Tese: Application of neural network techniques to enhance turbulence modeling using experimental data
Aluno(a) : Leonardo Soares FernandesOrientador(a): Luis Fernando Azevedo e Roney Thompson
Área de Concentração: Termociências
Data: 22/01/2024
Link para tese/dissertação: http://doi.org/10.17771/PUCRio.acad.66205
Resumo: Despite the technological advances that led to the development of fast computers, the direct numerical simulation of turbulent flows is still prohibitively expensive to most engineering and even some research applications. The CFD simulations used worldwide are, therefore, based on averaged quantities and heavily dependent on mathematical turbulence models. Despite widely used, such models fail to proper predict the averaged flow in many practical situations, such as the simple flow in a Square Duct. With the re-blossoming of Machine Learning methods in the past years, much attention is being given to the use of such techniques as a replacement to the traditional turbulence models.
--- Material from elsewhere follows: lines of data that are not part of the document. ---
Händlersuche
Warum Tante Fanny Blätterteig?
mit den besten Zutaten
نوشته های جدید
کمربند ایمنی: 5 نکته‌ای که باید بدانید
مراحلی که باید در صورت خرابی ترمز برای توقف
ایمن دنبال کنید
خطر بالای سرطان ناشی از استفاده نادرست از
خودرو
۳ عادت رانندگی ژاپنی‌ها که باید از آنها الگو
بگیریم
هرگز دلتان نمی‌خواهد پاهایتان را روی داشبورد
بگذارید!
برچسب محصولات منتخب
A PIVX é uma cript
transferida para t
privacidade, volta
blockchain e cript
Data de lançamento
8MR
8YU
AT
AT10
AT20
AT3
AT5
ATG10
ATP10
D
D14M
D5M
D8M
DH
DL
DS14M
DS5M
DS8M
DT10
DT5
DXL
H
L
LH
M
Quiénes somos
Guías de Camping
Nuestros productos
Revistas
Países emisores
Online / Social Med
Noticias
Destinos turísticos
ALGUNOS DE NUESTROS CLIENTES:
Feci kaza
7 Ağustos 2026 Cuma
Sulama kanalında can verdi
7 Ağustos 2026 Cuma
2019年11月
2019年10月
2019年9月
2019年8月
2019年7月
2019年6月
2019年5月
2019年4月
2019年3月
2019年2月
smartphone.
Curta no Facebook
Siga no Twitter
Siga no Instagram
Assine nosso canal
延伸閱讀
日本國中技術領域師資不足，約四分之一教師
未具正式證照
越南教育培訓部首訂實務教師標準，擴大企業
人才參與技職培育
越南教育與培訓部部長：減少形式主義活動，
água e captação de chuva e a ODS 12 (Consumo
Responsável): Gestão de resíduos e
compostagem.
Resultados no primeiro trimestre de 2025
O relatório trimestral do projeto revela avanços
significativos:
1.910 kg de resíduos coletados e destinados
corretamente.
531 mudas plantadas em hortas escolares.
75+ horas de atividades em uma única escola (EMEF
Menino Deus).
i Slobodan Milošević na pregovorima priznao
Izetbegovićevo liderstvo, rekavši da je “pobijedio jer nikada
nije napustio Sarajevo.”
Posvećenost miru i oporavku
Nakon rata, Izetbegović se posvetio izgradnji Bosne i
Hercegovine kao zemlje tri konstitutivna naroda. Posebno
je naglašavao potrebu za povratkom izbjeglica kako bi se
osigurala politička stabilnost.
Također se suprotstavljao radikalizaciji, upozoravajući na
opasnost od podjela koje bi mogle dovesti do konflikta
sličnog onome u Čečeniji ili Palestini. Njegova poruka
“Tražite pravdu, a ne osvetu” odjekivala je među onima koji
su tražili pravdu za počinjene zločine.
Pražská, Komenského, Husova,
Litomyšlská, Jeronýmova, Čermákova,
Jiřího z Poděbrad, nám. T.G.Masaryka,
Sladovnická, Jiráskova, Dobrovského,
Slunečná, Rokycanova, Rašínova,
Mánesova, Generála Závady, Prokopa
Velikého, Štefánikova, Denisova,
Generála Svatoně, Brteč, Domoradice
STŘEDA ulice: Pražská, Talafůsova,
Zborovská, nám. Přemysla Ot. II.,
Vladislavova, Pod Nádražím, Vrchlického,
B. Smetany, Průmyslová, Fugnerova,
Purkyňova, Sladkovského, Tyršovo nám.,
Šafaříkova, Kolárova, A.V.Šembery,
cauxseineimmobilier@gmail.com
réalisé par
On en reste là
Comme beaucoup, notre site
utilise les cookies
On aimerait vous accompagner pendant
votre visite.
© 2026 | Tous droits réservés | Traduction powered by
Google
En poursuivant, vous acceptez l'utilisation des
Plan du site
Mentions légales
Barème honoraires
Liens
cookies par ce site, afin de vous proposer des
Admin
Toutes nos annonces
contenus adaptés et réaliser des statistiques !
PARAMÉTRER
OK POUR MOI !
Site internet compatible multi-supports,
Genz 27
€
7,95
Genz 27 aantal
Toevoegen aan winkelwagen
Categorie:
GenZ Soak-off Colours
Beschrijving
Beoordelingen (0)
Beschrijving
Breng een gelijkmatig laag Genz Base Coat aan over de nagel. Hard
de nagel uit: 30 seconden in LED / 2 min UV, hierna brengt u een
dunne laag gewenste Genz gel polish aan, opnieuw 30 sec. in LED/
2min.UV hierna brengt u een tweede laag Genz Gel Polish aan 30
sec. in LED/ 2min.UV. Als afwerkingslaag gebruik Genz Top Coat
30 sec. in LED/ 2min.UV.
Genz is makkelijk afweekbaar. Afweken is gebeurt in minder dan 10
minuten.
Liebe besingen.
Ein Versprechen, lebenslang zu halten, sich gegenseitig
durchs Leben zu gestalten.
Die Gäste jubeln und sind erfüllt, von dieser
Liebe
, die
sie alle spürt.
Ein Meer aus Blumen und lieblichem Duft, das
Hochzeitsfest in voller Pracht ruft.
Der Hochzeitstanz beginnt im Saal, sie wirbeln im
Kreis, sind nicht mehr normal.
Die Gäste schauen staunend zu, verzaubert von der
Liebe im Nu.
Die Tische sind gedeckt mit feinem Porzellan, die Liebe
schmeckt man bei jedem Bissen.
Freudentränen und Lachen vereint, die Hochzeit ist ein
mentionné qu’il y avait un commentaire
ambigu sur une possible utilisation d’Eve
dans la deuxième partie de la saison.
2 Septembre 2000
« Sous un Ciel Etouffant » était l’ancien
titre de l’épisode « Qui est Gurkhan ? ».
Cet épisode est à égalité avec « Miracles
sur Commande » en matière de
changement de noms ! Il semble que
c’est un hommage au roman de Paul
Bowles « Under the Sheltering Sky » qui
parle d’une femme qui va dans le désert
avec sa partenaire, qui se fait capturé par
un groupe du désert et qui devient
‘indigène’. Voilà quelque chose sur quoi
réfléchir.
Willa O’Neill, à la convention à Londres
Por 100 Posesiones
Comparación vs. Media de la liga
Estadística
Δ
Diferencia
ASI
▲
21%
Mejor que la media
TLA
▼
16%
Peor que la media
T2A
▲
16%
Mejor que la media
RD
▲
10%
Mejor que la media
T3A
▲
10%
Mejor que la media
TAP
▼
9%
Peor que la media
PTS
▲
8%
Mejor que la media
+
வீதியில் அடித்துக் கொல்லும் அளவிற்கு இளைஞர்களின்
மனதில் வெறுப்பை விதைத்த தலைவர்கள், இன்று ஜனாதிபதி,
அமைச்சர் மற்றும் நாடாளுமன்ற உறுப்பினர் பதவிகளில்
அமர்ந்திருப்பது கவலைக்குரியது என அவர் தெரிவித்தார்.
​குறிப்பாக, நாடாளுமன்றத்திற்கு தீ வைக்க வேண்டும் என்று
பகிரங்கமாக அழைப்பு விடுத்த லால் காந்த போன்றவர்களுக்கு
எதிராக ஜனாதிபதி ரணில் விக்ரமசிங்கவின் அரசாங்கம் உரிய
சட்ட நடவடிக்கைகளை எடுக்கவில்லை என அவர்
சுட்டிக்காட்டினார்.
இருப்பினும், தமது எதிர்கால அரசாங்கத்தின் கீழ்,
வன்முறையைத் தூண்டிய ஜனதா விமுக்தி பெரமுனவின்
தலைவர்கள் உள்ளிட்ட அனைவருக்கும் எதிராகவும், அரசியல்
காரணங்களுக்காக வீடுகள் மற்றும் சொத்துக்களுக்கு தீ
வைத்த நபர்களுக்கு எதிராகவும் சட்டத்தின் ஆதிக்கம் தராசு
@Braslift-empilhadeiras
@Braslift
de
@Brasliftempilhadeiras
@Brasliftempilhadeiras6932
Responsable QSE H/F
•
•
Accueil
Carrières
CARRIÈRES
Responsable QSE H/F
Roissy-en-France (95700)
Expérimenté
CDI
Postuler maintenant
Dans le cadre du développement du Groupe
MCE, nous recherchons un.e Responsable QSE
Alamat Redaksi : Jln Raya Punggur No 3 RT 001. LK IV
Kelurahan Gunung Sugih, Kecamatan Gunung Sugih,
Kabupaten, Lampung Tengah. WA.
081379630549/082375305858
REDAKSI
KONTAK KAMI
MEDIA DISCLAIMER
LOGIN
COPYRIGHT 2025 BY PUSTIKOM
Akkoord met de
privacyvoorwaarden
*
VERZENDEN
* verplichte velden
The present work evaluated the use of Neural Networks as an alternative to enhance the simulation of turbulent flows. To this end, the Stereoscopic-PIV technique was used to obtain well-converged flow statistics and velocity fields for the flow in a Square Duct, for10 values of the Reynolds number. A total of 10 methodologies were evaluated in a data-driven approach to understand what quantities should be predicted by a Machine Learning technique that would result in enhanced simulations. From the selected methodologies, accurate results could be obtained with a Neural Network trained from the experimental data to predict the perpendicular term of the Reynolds Stress Tensor and the turbulent viscosity. The turbulent simulations assisted by the Neural Network returned velocity fields with less than 4% in error, in comparison with those previously measured.